Task
Rewrite the part of the data that opens with the line containing "h=9 m=27 s=1" and runs through the end of the data, swapping "Specimen entry" for "Sample entry" and leaving everything else unchanged.

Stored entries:
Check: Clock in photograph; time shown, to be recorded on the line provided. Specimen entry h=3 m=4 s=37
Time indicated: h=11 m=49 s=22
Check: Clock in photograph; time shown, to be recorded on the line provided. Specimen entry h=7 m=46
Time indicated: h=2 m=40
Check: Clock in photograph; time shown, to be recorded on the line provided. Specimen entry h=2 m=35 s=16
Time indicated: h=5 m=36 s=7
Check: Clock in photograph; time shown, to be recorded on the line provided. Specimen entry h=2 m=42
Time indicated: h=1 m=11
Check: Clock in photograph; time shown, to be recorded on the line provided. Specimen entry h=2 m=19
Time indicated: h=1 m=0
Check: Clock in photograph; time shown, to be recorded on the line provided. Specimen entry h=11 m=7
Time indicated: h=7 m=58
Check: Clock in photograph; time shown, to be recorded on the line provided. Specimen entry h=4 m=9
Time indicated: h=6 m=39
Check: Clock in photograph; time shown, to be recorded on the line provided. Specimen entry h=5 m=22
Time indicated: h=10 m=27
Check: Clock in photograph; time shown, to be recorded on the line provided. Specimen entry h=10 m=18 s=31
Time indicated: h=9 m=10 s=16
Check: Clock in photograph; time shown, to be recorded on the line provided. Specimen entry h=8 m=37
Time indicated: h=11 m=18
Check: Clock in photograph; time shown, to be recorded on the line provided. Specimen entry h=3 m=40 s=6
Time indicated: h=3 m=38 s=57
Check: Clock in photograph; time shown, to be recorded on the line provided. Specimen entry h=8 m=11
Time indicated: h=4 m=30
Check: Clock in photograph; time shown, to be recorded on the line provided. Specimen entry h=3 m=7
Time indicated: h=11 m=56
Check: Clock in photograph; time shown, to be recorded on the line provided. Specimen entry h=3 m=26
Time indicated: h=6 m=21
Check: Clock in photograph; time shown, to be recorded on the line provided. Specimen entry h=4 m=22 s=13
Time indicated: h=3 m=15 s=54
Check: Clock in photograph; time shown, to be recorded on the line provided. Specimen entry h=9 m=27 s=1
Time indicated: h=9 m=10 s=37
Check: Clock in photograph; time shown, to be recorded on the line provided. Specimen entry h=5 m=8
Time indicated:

The result
Check: Clock in photograph; time shown, to be recorded on the line provided. Sample entry h=9 m=27 s=1
Time indicated: h=9 m=10 s=37
Check: Clock in photograph; time shown, to be recorded on the line provided. Sample entry h=5 m=8
Time indicated:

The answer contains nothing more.